- _PROBLEM STATEMENT_: Aim for an exact copy of the listing, without any images.

- _EXERCISE MATERIALS_:
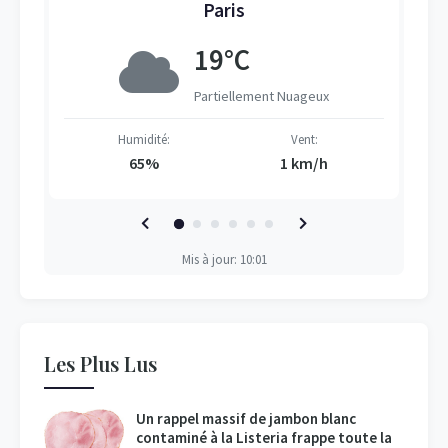
Paris
19°C
Partiellement Nuageux
Humidité:
Vent:
65%
1 km/h
Mis à jour: 10:01
Les Plus Lus
Un rappel massif de jambon blanc
contaminé à la Listeria frappe toute la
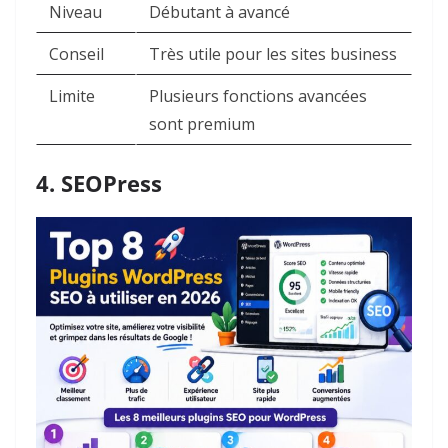
Niveau
Débutant à avancé
Conseil
Très utile pour les sites business
Limite
Plusieurs fonctions avancées
sont premium
4. SEOPress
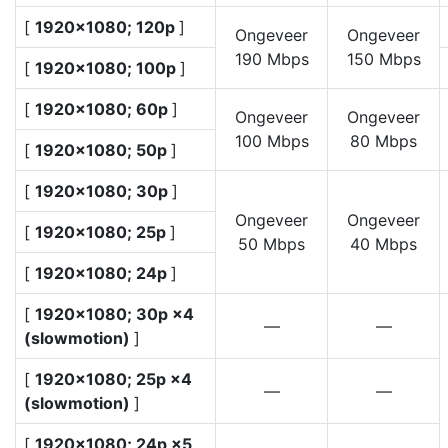
[
1920×1080; 120p
]
Ongeveer
Ongeveer
190 Mbps
150 Mbps
[
1920×1080; 100p
]
[
1920×1080; 60p
]
Ongeveer
Ongeveer
100 Mbps
80 Mbps
[
1920×1080; 50p
]
[
1920×1080; 30p
]
Ongeveer
Ongeveer
[
1920×1080; 25p
]
50 Mbps
40 Mbps
[
1920×1080; 24p
]
[
1920×1080; 30p ×4
—
—
(slowmotion)
]
[
1920×1080; 25p ×4
—
—
(slowmotion)
]
[
1920×1080; 24p ×5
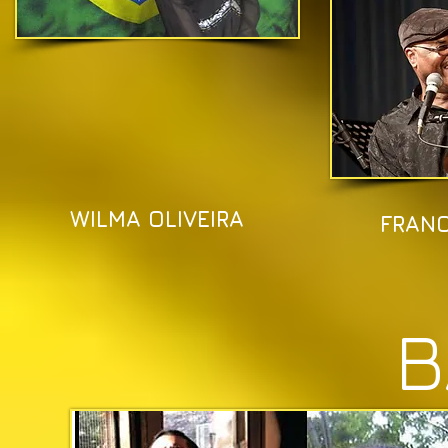
WILMA OLIVEIRA
FRANC
B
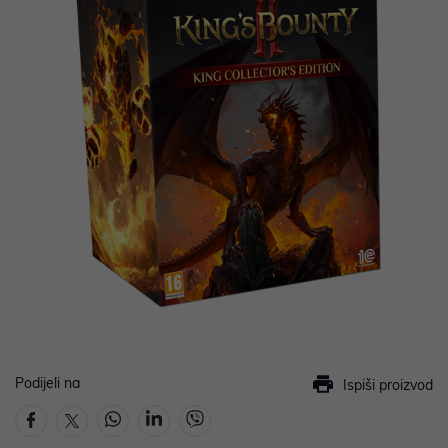
Podijeli na
Ispiši proizvod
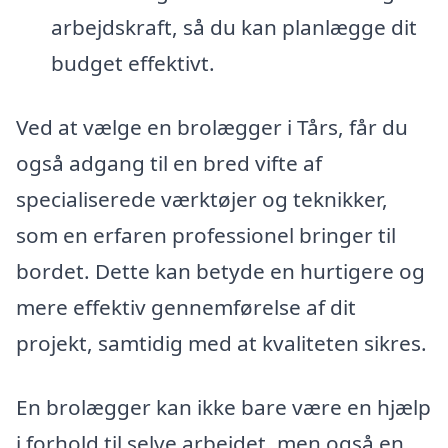
arbejdskraft, så du kan planlægge dit
budget effektivt.
Ved at vælge en brolægger i Tårs, får du
også adgang til en bred vifte af
specialiserede værktøjer og teknikker,
som en erfaren professionel bringer til
bordet. Dette kan betyde en hurtigere og
mere effektiv gennemførelse af dit
projekt, samtidig med at kvaliteten sikres.
En brolægger kan ikke bare være en hjælp
i forhold til selve arbejdet, men også en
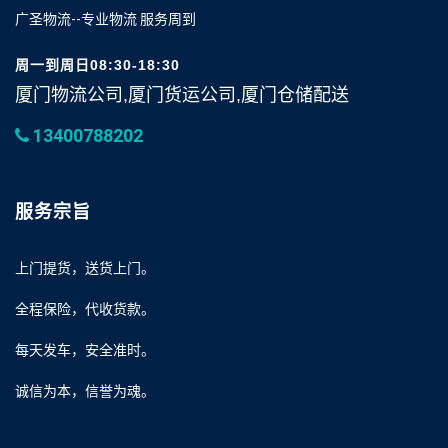
广圣物流--专业物流 服务周到
周一到周日08:30-18:30
厦门物流公司,厦门货运公司,厦门仓储配送
13400788202
服务宗旨
上门提货，送货上门。
全程保险，代收货款。
每天发车，安全准时。
诚信为本，信誉为魂。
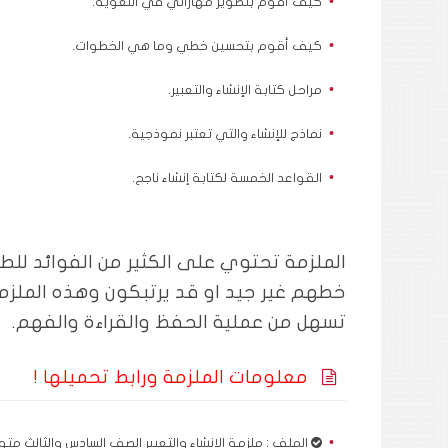
كيف أقوم بتطوير مهاراتي في اللغوية.
كيف أقوم بتحسين خطي وما هي الخطوات.
مراحل كتابة الإنشاء والتعبير.
نماذج للإنشاء والتي تعتبر نموذجية.
القواعد الخمسة لكتابة إنشاء ناجح.
الملزمة تحتوي على الكثير من الفوائد للط
خطهم غير جيد او قد يرتبكون وهذه الملزمة 
تسهل من عملية الحفظ والقراءة والفهم.
معلومات الملزمة ورابط تحميلها !
الملف : ملزمة الإنشاء والتعبير الصف السادس والثالث مت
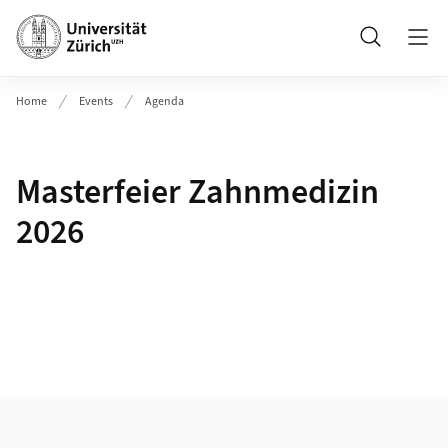
Header
Suche
Home
Events
Agenda
Masterfeier Zahnmedizin
2026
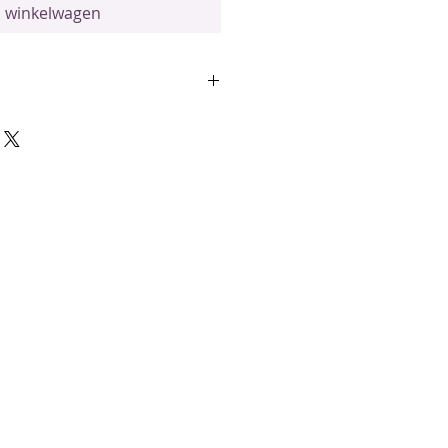
n winkelwagen
delen
 gebruikt om de algemene
de huid te helpen verbeteren, en
 onzuiverheden van de huid te
eeft een grondend en
ect op de emoties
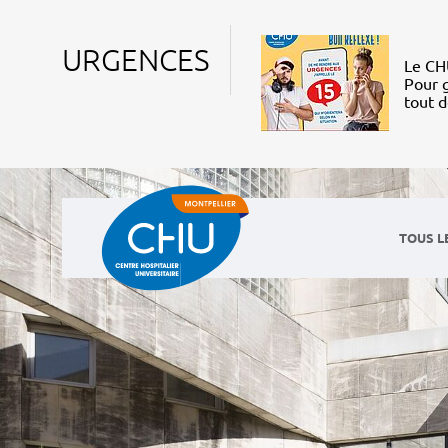
URGENCES
Le CHU
Pour g
tout 
TOUS L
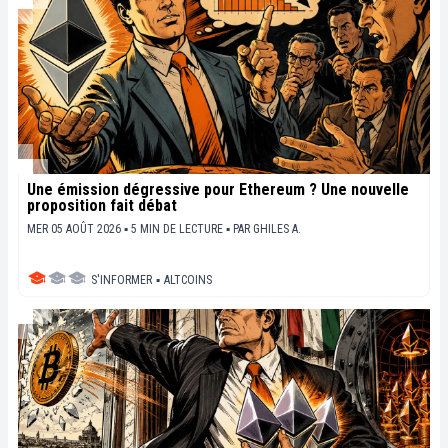
Une émission dégressive pour Ethereum ? Une nouvelle
proposition fait débat
MER 05 AOÛT 2026 ▪ 5 MIN DE LECTURE ▪
PAR
GHILES A.
S'INFORMER
▪
ALTCOINS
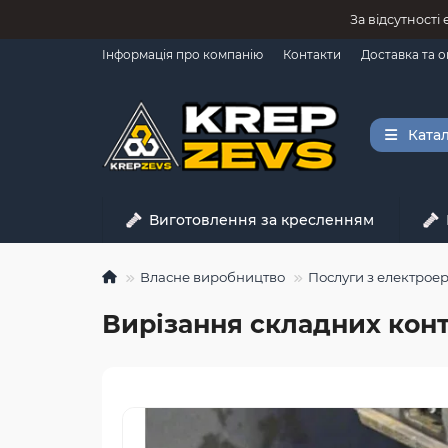
За відсутності
Інформація про компанію
Контакти
Доставка та 
Катал
Виготовлення за кресленням
Власне виробництво
Послуги з електрое
Вирізання складних конт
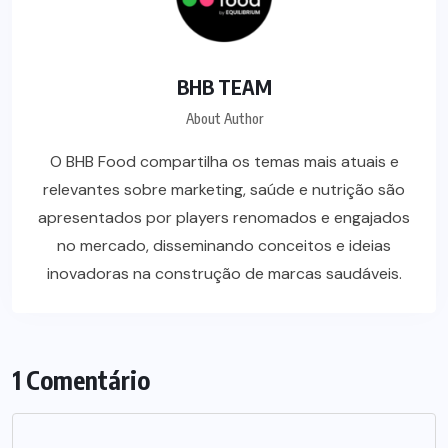
BHB TEAM
About Author
O BHB Food compartilha os temas mais atuais e
relevantes sobre marketing, saúde e nutrição são
apresentados por players renomados e engajados
no mercado, disseminando conceitos e ideias
inovadoras na construção de marcas saudáveis.
1 Comentário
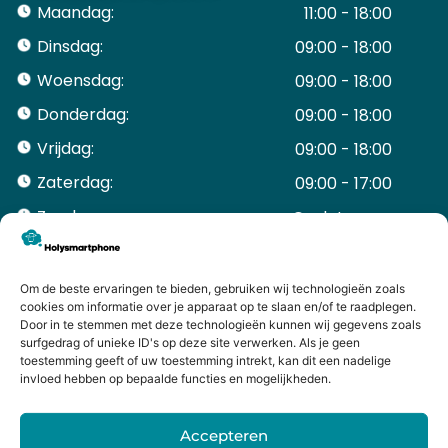
Maandag:
11:00 - 18:00
Dinsdag:
09:00 - 18:00
Woensdag:
09:00 - 18:00
Donderdag:
09:00 - 18:00
Vrijdag:
09:00 - 18:00
Zaterdag:
09:00 - 17:00
Zondag:
Gesloten ​ ​ ​ ​ ​ ​ ​
ACCOUNT
Mijn Account
Om de beste ervaringen te bieden, gebruiken wij technologieën zoals
Bestellingen
cookies om informatie over je apparaat op te slaan en/of te raadplegen.
Door in te stemmen met deze technologieën kunnen wij gegevens zoals
Mijn winkelwagen
surfgedrag of unieke ID's op deze site verwerken. Als je geen
HANDIGE LINKS
toestemming geeft of uw toestemming intrekt, kan dit een nadelige
Levering en retourneren
invloed hebben op bepaalde functies en mogelijkheden.
Garantie
Contact
Accepteren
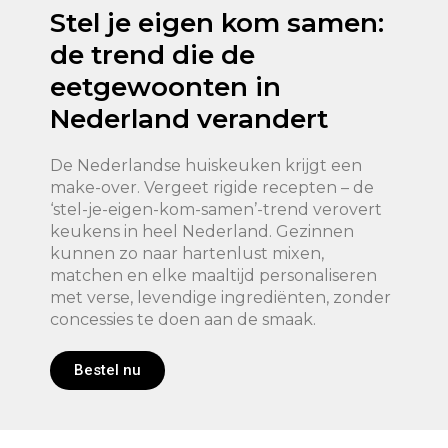
Stel je eigen kom samen:
de trend die de
eetgewoonten in
Nederland verandert
De Nederlandse huiskeuken krijgt een
make-over. Vergeet rigide recepten – de
‘stel-je-eigen-kom-samen’-trend verovert
keukens in heel Nederland. Gezinnen
kunnen zo naar hartenlust mixen,
matchen en elke maaltijd personaliseren
met verse, levendige ingrediënten, zonder
concessies te doen aan de smaak.
Bestel nu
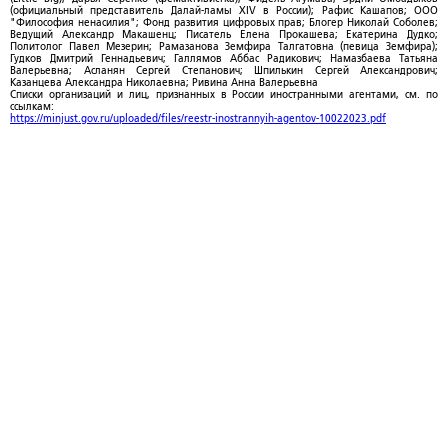
(официальный представитель Далай-ламы XIV в России); Рафис Кашапов; ООО
"Философия ненасилия"; Фонд развития цифровых прав; Блогер Николай Соболев;
Ведущий Александр Макашенц; Писатель Елена Прокашева; Екатерина Дудко;
Политолог Павел Мезерин; Рамазанова Земфира Талгатовна (певица Земфира);
Гудков Дмитрий Геннадьевич; Галлямов Аббас Радикович; Намазбаева Татьяна
Валерьевна; Асланян Сергей Степанович; Шпилькин Сергей Александрович;
Казанцева Александра Николаевна; Ривина Анна Валерьевна
Списки организаций и лиц, признанных в России иностранными агентами, см. по
ссылкам:
https://minjust.gov.ru/uploaded/files/reestr-inostrannyih-agentov-10022023.pdf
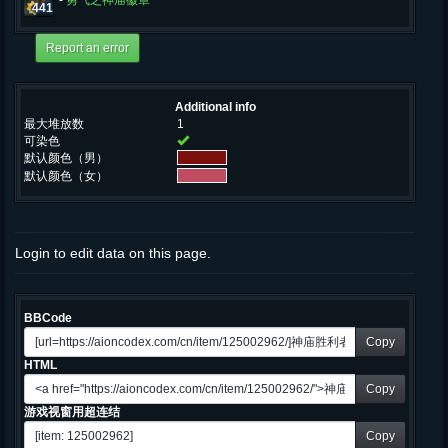
-
勇气之神庙徽章
441
Additional info
最大堆放数
1
可染色
默认颜色（男）
默认颜色（女）
Login to edit data on this page.
BBCode
Copy
HTML
Copy
游戏视窗用超连结
Copy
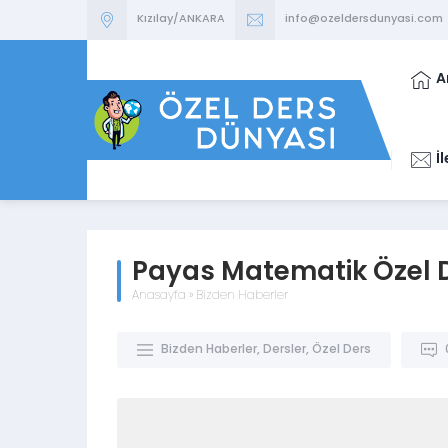
Kızılay/ANKARA
info@ozeldersdunyasi.com
A
İ
Payas Matematik Özel 
Anasayfa
»
Bizden Haberler
Bizden Haberler
,
Dersler
,
Özel Ders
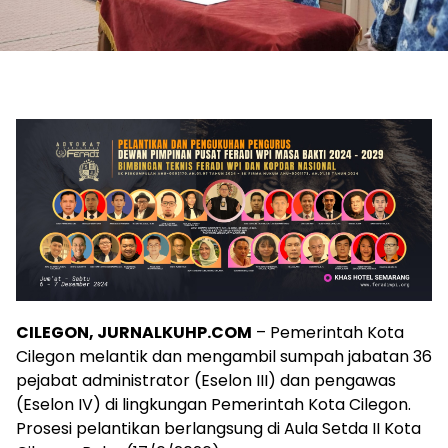
CILEGON, JURNALKUHP.COM
– Pemerintah Kota
Cilegon melantik dan mengambil sumpah jabatan 36
pejabat administrator (Eselon III) dan pengawas
(Eselon IV) di lingkungan Pemerintah Kota Cilegon.
Prosesi pelantikan berlangsung di Aula Setda II Kota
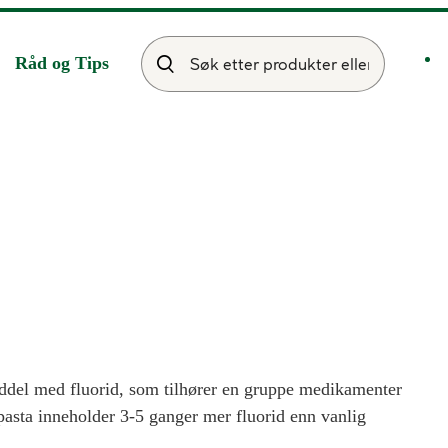
Råd og Tips
iddel med fluorid, som tilhører en gruppe medikamenter
asta inneholder 3-5 ganger mer fluorid enn vanlig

- _SOLUTION TO THIS PROBLEM_:
Paris
19°C
Partiellement Nuageux
Humidité:
Vent:
65%
1 km/h
Mis à jour: 10:01
Les Plus Lus
Un rappel massif de jambon blanc
contaminé à la Listeria frappe toute la
Niveau
Débutant à avancé
Conseil
Très utile pour les sites business
Limite
Plusieurs fonctions avancées
sont premium
4. SEOPress
[
1920×1080; 120p
]
Ongeveer
Ongeveer
190 Mbps
150 Mbps
[
1920×1080; 100p
]
[
1920×1080; 60p
]
Ongeveer
Ongeveer
100 Mbps
80 Mbps
[
1920×1080; 50p
]
[
1920×1080; 30p
]
Ongeveer
Ongeveer
[
1920×1080; 25p
]
50 Mbps
40 Mbps
[
1920×1080; 24p
]
[
1920×1080; 30p ×4
—
—
(slowmotion)
]
[
1920×1080; 25p ×4
—
—
(slowmotion)
]
[
1920×1080; 24p ×5
WILMA OLIVEIRA
FRANC
B
Podijeli na
Ispiši proizvod
arbejdskraft, så du kan planlægge dit
budget effektivt.
Ved at vælge en brolægger i Tårs, får du
også adgang til en bred vifte af
specialiserede værktøjer og teknikker,
som en erfaren professionel bringer til
bordet. Dette kan betyde en hurtigere og
mere effektiv gennemførelse af dit
projekt, samtidig med at kvaliteten sikres.
En brolægger kan ikke bare være en hjælp
i forhold til selve arbejdet, men også en
广圣物流--专业物流 服务周到
周一到周日08:30-18:30
厦门物流公司,厦门货运公司,厦门仓储配送
13400788202
服务宗旨
上门提货，送货上门。
全程保险，代收货款。
每天发车，安全准时。
诚信为本，信誉为魂。
كيف أقوم بتطوير مهاراتي في اللغوية.
كيف أقوم بتحسين خطي وما هي الخطوات.
مراحل كتابة الإنشاء والتعبير.
نماذج للإنشاء والتي تعتبر نموذجية.
القواعد الخمسة لكتابة إنشاء ناجح.
الملزمة تحتوي على الكثير من الفوائد للط
خطهم غير جيد او قد يرتبكون وهذه الملزمة 
تسهل من عملية الحفظ والقراءة والفهم.
معلومات الملزمة ورابط تحميلها !
الملف : ملزمة الإنشاء والتعبير الصف السادس والثالث مت
Header
Suche
Home
Events
Agenda
Masterfeier Zahnmedizin
2026
n winkelwagen
delen
 gebruikt om de algemene
de huid te helpen verbeteren, en
 onzuiverheden van de huid te
eeft een grondend en
ect op de emoties
URGENCES
Le CHU
Pour g
tout 
TOUS L
Une émission dégressive pour Ethereum ? Une nouvelle
proposition fait débat
MER 05 AOÛT 2026 ▪ 5 MIN DE LECTURE ▪
PAR
GHILES A.
S'INFORMER
▪
ALTCOINS
За відсутності
Інформація про компанію
Контакти
Доставка та 
Катал
Виготовлення за кресленням
Власне виробництво
Послуги з електрое
Вирізання складних конт
BHB TEAM
About Author
O BHB Food compartilha os temas mais atuais e
relevantes sobre marketing, saúde e nutrição são
apresentados por players renomados e engajados
no mercado, disseminando conceitos e ideias
inovadoras na construção de marcas saudáveis.
1 Comentário
Maandag:
11:00 - 18:00
Dinsdag:
09:00 - 18:00
Woensdag:
09:00 - 18:00
Donderdag:
09:00 - 18:00
Vrijdag:
09:00 - 18:00
Zaterdag:
09:00 - 17:00
Zondag:
Gesloten ​ ​ ​ ​ ​ ​ ​
ACCOUNT
Mijn Account
Om de beste ervaringen te bieden, gebruiken wij technologieën zoals
Bestellingen
cookies om informatie over je apparaat op te slaan en/of te raadplegen.
Door in te stemmen met deze technologieën kunnen wij gegevens zoals
Mijn winkelwagen
surfgedrag of unieke ID's op deze site verwerken. Als je geen
HANDIGE LINKS
toestemming geeft of uw toestemming intrekt, kan dit een nadelige
Levering en retourneren
invloed hebben op bepaalde functies en mogelijkheden.
Garantie
Contact
Accepteren
Stel je eigen kom samen:
de trend die de
eetgewoonten in
Nederland verandert
De Nederlandse huiskeuken krijgt een
make-over. Vergeet rigide recepten – de
‘stel-je-eigen-kom-samen’-trend verovert
keukens in heel Nederland. Gezinnen
kunnen zo naar hartenlust mixen,
matchen en elke maaltijd personaliseren
met verse, levendige ingrediënten, zonder
concessies te doen aan de smaak.
Bestel nu
(официальный представитель Далай-ламы XIV в России); Рафис Кашапов; ООО
"Философия ненасилия"; Фонд развития цифровых прав; Блогер Николай Соболев;
Ведущий Александр Макашенц; Писатель Елена Прокашева; Екатерина Дудко;
Политолог Павел Мезерин; Рамазанова Земфира Талгатовна (певица Земфира);
Гудков Дмитрий Геннадьевич; Галлямов Аббас Радикович; Намазбаева Татьяна
Валерьевна; Асланян Сергей Степанович; Шпилькин Сергей Александрович;
Казанцева Александра Николаевна; Ривина Анна Валерьевна
Списки организаций и лиц, признанных в России иностранными агентами, см. по
ссылкам:
https://minjust.gov.ru/uploaded/files/reestr-inostrannyih-agentov-10022023.pdf
-
勇气之神庙徽章
441
Additional info
最大堆放数
1
可染色
默认颜色（男）
默认颜色（女）
Login to edit data on this page.
BBCode
Copy
HTML
Copy
游戏视窗用超连结
Copy
Kızılay/ANKARA
info@ozeldersdunyasi.com
A
İ
Payas Matematik Özel 
Anasayfa
»
Bizden Haberler
Bizden Haberler
,
Dersler
,
Özel Ders
CILEGON, JURNALKUHP.COM
– Pemerintah Kota
Cilegon melantik dan mengambil sumpah jabatan 36
pejabat administrator (Eselon III) dan pengawas
(Eselon IV) di lingkungan Pemerintah Kota Cilegon.
Prosesi pelantikan berlangsung di Aula Setda II Kota
Råd og Tips
iddel med fluorid, som tilhører en gruppe medikamenter
asta inneholder 3-5 ganger mer fluorid enn vanlig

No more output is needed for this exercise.